# Quizmaster by Philip Lassen




## Classification Component

In order to classify the questions based on category, I created a web-crawl. The web crawl logic is remarkably simple yet achieves quite good results.  (Note that it is important that out.csv, question_answer.csv and crowd.tsv are all in the same directory for the code to run) 

In [1]:
import operator
import sys
import random
import numpy as np
import csv
import time
import pandas as pd
from googlesearch import search

The web crawl code works by simply choosing a handful of words that correspond to each of the categories. Then for each question in the file it pulls up 15-40 of the urls from a google search of the question. It then checks each of these urls for an occurance of any of the keywords. Whichever category has the most occurences of keywords in the URLs is then chosen as the topic label.

In [7]:
index = 0
count = 0
music_words = {"song", "single", "album", "artist", "singer", "music"}
sport_words = {"sport", "olympics", "medal", "athlete", "competition", "win"}
game_words = {"xbox", "playstation", "game", "nintendo", "wii"}
kids_words = {"kid", "series", "history", "child", "happy", "cartoon"}
technology_words = {"science", "chem", "physic", "math", "computer"}
word_map = {"sports" : sport_words, "music" : music_words, "video-games" : 
            game_words, "for-kids" : kids_words, "science-technology" : technology_words}
count_map = {topic : 0 for topic in word_map.keys()}

# Code takes hours to run, if False is set to True
Run = False
if Run:
    test_data =  pd.read_csv("question_answer.csv", header = None, names = ["Question", "Answer"], sep=";")
    wtr = csv.writer(open ('out.csv', 'a'), delimiter=',', lineterminator='\n')
    q_count = index
    time_start = time.time()

[Collected data entries]
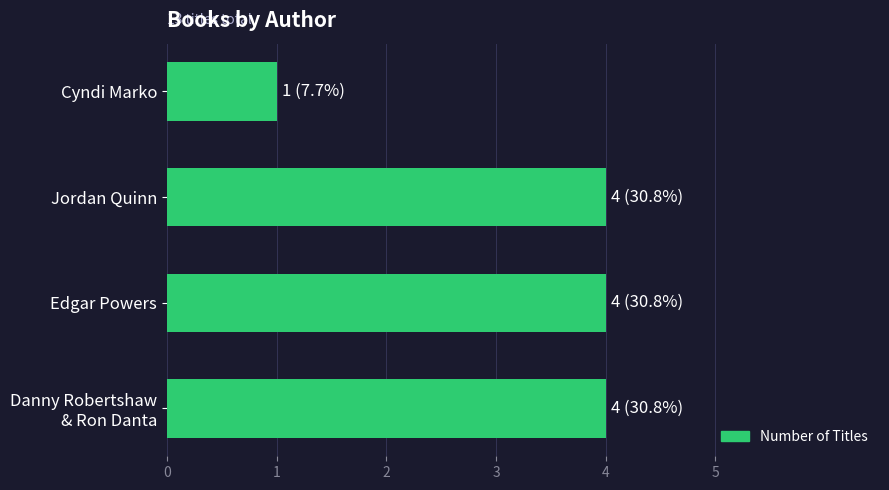

Reading bottom to top, transcribe all the data shown in this chart.

4	4	4	1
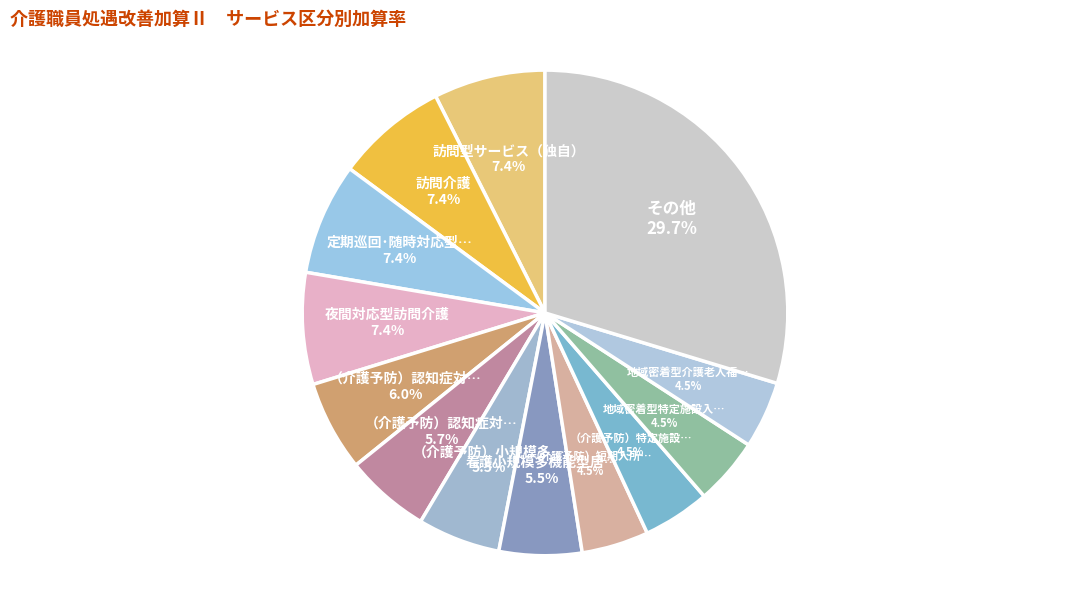

How many slices are in this pie chart?

13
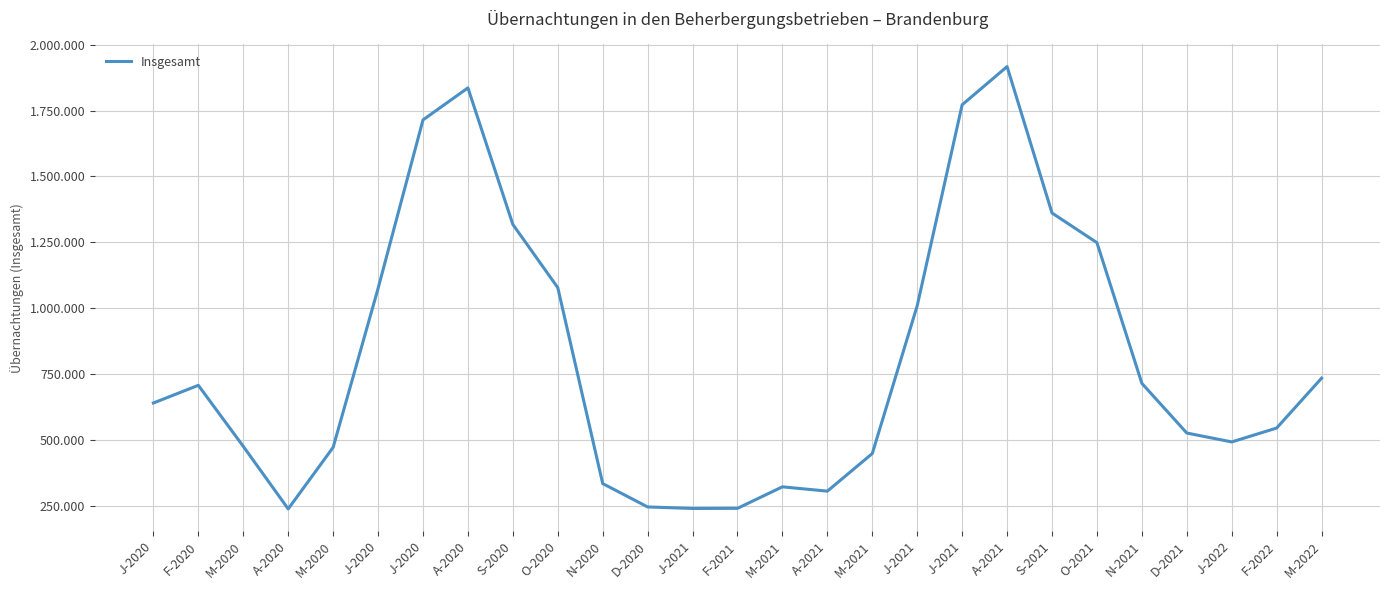

Rank the categories by value from lowest to highest.

A-2020, J-2021, F-2021, D-2020, A-2021, M-2021, N-2020, M-2021, M-2020, M-2020, J-2022, D-2021, F-2022, J-2020, F-2020, N-2021, M-2022, J-2021, J-2020, O-2020, O-2021, S-2020, S-2021, J-2020, J-2021, A-2020, A-2021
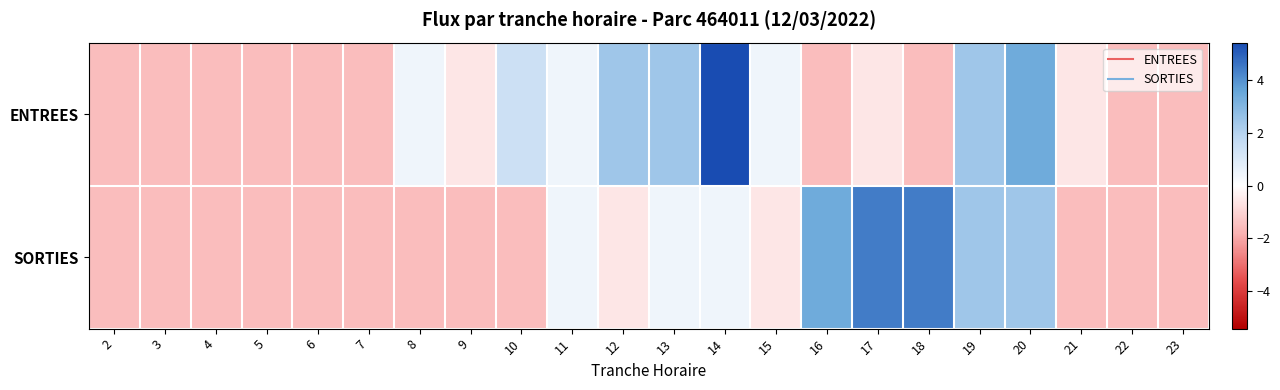

Rank the series at 7 from highest to lowest value.

ENTREES, SORTIES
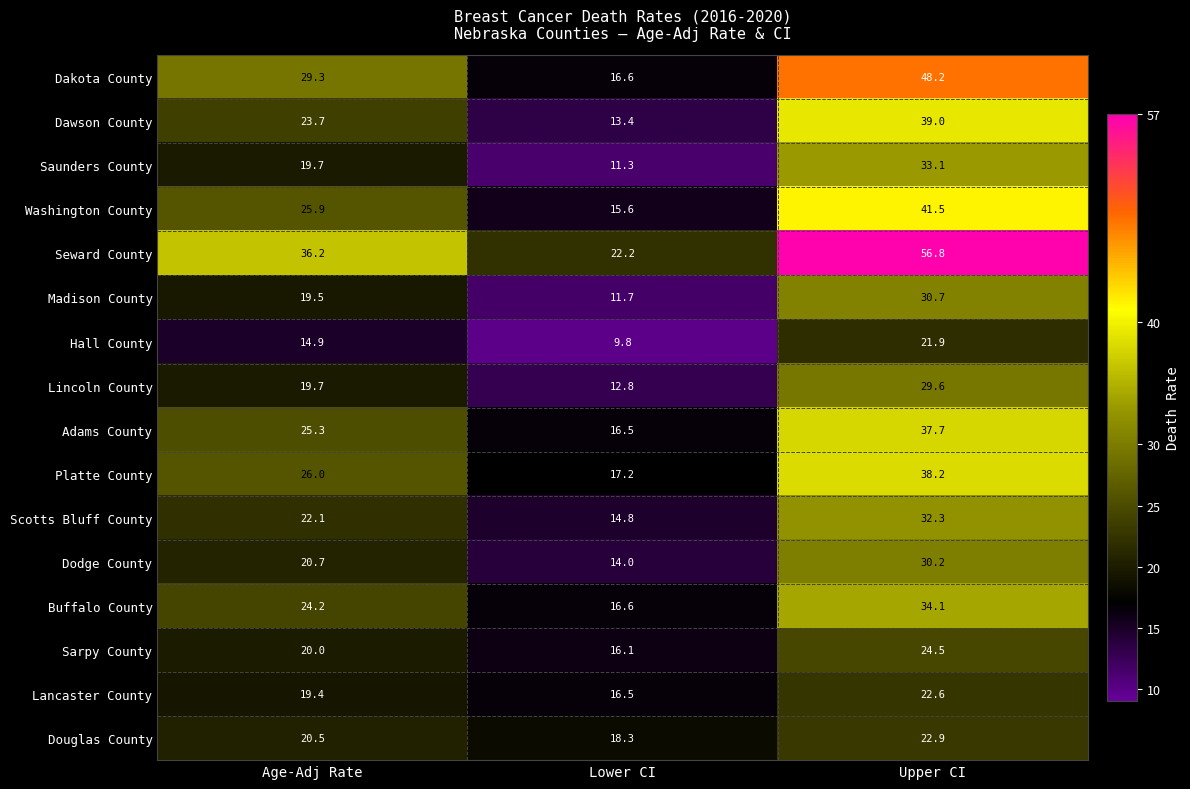

What is the difference between the highest and lowest values at Lower CI?

12.4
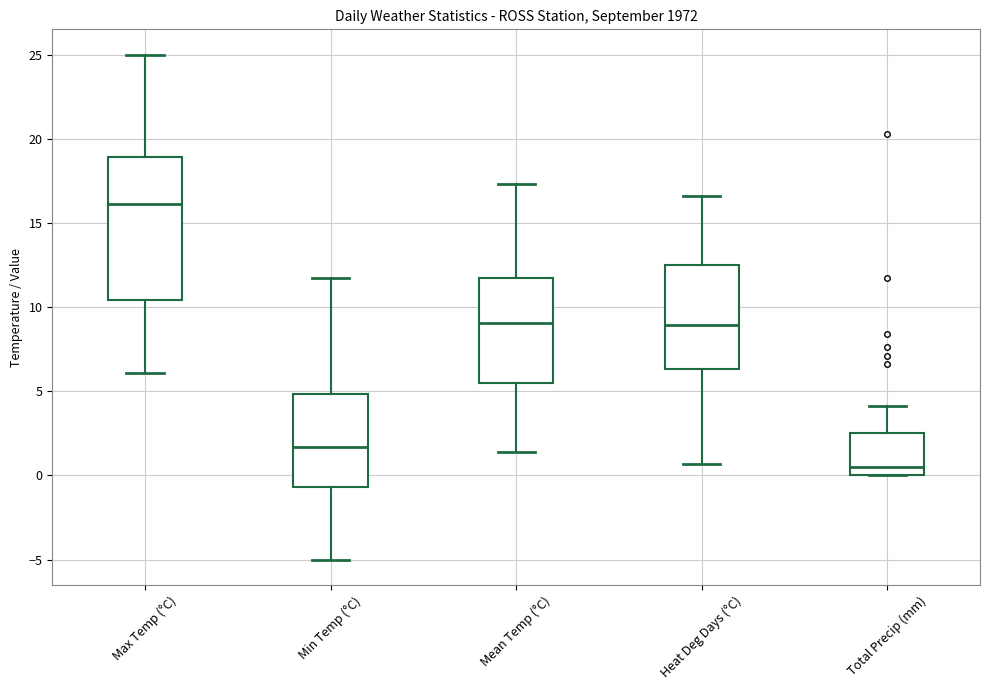

Which box has the highest median line?

Max Temp (°C)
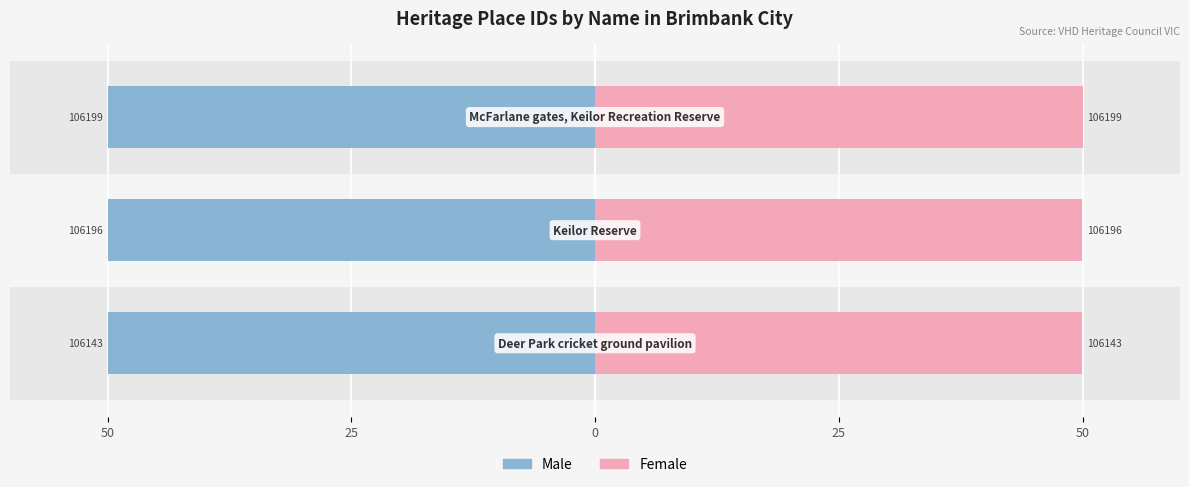

What are all the series names shown in the legend?

Male, Female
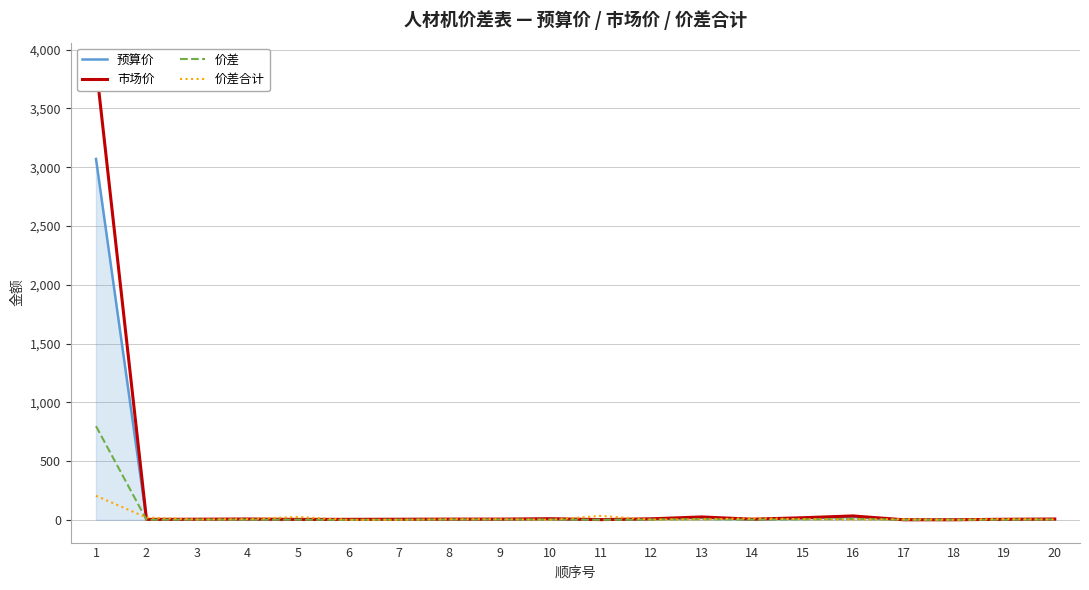

Reading left to right, extract all data points from this chart.

预算价: 3070.2	2.9	3.1	5.6	2.4	4.2	3.9	3.2	3.2	7.3	1.5	6.6	19.0	4.2	13.7	25.6	0.4	0.4	3.7	3.7
市场价: 3867.3	3.9	5.3	7.0	3.9	4.2	5.1	6.2	6.2	9.4	2.0	8.6	24.7	5.5	17.8	33.2	0.6	0.6	4.8	7.0
价差: 797.1	1.0	2.2	1.4	1.4	-0.0	1.2	3.0	3.0	2.2	0.5	2.0	5.7	1.3	4.1	7.7	0.1	0.1	1.1	3.3
价差合计: 204.4	19.8	2.8	6.4	24.6	-0.2	0.3	5.0	4.9	0.0	33.6	2.1	2.9	13.2	5.2	1.1	5.2	1.1	7.2	2.5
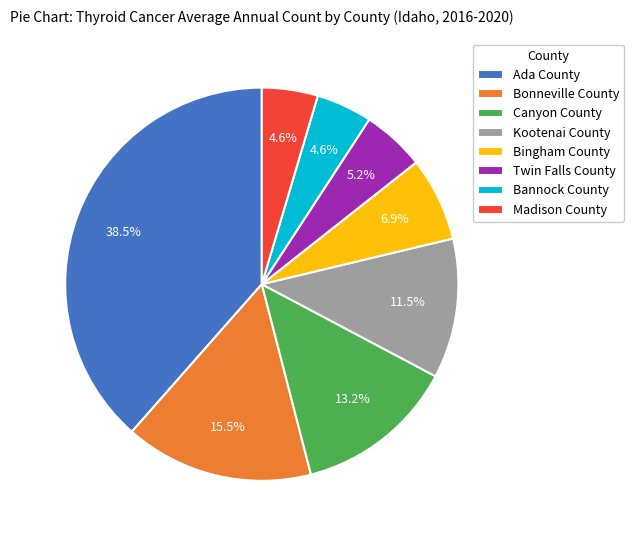

How many segments does this pie chart have?

8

WORK INSTRUCTION 1:
Which category names serve as the keys of word_map in the Quizmaster text? List all of them.
WORK INSTRUCTION 2:
In the Quizmaster text, switch "directory" to "folder" and give the passage between "# Quizmaster by" and "code to run)", inclusive.
WORK INSTRUCTION 3:
Do these statements agree with the Quizmaster text? Answer yes or no for each, quoting the deciding words. (a) The category with the most keyword occurrences in the URLs becomes the topic label. (b) The code pulls up 50 URLs from a search of each question. (c) The variable Run is set to True.
The records are separate material, apart from the Quizmaster text.

EXERCISE OUTPUT 1:
sports, music, video-games, for-kids, science-technology

EXERCISE OUTPUT 2:
# Quizmaster by Philip Lassen




## Classification Component

In order to classify the questions based on category, I created a web-crawl. The web crawl logic is remarkably simple yet achieves quite good results.  (Note that it is important that out.csv, question_answer.csv and crowd.tsv are all in the same folder for the code to run)

EXERCISE OUTPUT 3:
(a) Yes: "Whichever category has the most occurences of keywords in the URLs is then chosen as the topic label."
(b) No: "it pulls up 15-40 of the urls from a google search of the question"
(c) No: "Run = False"